Besides fixing critical bugs in the storage backend, the 1.2.4 release mainly improves the memory consumption of queries on large document sets. Major changes include:

  • new node set implementation, which is much more memory efficient compared to previous approaches. The old implementation consumed a lot of memory when used with larger sets of documents. Obviously this had a negative effect on overall performance.
  • reduce memory consumption of documents constructed during a query: if you have a query which creates thousands of small XML fragments, each of those fragments used to have its own document context with its own name pool and various fields which may have never been needed. Large parts of the document context are now shared between fragments and we make more use of lazy initialization, thus reducing the memory consumption of in-memory fragments dramatically (in my tests, I could save up to 100mb memory when creating a few thousand XML fragments in one query).
  • fixed fatal btree bugs leading to index corruptions (which usually caused an ArrayIndexOutOfBounds exception). The bugs were more likely to occur when indexing large string keys, but they may also have happened in other situations.
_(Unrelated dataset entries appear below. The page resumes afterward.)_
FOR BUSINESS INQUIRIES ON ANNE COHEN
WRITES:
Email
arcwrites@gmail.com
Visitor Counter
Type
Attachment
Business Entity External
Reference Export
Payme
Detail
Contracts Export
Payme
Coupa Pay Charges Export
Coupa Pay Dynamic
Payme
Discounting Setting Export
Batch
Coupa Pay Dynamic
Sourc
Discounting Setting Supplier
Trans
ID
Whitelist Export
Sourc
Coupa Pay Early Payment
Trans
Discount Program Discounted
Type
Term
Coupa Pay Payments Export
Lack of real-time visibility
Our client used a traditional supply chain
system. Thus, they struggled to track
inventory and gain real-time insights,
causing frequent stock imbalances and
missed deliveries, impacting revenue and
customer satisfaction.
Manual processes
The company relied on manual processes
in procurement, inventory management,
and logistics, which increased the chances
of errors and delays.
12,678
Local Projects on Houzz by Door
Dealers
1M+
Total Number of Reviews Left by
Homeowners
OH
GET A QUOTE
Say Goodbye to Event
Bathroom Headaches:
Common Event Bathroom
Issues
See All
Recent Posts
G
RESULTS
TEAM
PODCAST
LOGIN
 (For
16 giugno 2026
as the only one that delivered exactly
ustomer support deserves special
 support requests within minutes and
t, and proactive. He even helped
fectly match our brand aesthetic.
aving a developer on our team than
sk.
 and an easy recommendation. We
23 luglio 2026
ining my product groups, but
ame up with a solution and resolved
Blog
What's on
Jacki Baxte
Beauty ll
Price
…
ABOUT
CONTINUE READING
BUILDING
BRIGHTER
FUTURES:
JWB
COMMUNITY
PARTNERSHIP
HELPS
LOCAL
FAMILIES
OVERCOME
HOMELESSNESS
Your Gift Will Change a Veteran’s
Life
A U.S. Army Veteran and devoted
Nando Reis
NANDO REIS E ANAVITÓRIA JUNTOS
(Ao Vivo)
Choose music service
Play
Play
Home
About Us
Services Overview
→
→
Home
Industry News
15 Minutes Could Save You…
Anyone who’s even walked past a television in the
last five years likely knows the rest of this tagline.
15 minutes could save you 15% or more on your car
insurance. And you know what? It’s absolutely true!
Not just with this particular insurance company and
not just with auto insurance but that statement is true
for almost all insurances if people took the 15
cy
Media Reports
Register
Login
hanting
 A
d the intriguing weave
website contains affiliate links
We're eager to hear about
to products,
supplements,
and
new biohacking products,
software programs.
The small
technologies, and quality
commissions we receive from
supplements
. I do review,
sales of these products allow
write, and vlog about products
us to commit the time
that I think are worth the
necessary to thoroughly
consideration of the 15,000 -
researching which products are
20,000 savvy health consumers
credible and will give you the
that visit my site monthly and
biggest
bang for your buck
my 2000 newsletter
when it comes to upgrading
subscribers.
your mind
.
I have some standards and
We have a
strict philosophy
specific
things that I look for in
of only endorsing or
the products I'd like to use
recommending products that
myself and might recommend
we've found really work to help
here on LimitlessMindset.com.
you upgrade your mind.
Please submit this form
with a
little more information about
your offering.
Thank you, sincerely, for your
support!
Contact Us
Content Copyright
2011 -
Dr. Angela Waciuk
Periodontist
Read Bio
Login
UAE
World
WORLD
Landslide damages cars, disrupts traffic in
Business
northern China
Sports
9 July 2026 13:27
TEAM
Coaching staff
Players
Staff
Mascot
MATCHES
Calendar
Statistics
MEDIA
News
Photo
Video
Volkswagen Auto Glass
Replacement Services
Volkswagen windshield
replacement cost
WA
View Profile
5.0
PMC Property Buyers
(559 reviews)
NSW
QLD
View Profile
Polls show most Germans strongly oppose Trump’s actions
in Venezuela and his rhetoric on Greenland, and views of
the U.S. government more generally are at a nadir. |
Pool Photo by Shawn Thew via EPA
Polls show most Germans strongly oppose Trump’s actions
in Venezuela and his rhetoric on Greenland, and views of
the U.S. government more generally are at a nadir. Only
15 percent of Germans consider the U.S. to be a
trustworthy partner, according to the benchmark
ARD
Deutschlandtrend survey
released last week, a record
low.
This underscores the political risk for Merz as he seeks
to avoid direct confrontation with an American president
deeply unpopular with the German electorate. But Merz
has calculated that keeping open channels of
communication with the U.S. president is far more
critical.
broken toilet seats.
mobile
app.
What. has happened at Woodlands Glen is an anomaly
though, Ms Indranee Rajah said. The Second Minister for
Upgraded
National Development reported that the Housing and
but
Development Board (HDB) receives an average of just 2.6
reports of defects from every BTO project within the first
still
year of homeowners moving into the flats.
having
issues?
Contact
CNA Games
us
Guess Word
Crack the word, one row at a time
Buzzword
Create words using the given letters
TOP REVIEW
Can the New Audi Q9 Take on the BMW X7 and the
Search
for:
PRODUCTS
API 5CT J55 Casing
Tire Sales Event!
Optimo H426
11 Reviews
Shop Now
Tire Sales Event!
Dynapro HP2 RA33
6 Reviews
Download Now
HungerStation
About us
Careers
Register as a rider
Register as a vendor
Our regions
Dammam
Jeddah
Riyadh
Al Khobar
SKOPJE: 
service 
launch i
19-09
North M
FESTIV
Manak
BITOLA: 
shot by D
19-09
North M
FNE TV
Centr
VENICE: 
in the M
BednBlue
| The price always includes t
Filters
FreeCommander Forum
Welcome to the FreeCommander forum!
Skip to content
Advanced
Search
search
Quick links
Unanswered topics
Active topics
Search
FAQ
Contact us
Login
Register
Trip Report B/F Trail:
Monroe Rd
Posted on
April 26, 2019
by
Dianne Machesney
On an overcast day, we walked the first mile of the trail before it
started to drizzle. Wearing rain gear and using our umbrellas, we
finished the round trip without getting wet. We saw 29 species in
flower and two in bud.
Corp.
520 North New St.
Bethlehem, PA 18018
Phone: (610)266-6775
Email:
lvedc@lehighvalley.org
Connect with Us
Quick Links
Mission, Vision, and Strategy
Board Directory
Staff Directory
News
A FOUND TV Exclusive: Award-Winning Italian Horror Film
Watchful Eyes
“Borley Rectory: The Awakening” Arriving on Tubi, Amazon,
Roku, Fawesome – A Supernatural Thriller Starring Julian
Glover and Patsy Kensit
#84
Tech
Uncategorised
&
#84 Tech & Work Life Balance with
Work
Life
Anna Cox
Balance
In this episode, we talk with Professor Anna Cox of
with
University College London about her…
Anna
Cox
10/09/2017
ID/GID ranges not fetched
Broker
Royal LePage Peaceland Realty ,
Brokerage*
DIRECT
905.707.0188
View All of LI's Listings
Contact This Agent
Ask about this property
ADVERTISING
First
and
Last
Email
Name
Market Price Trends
The failure damaged the index and rendered the db unusable (though it could be repaired).
  • fixed concurrency issues leading to ArrayIndexOutOfBounds or NoSuchElement exception when querying for attributes
  • memory leak: we observed that the xerces XML parser builds some internal data structures when validating a document, which are unfortunately not properly cleared afterwards. This is a major problem since eXist pools the XML parser instances. To work around those issues, eXist will no longer pool XML parsers which were used on larger documents.
  • using full text and ngram indexes at the same time caused eXist to hang in an endless loop

The release is now available for download.

Note: all releases in the 1.2 branch are bug fix releases and can be considered stable. They only contain hand-selected changes which were ported back from the main development version.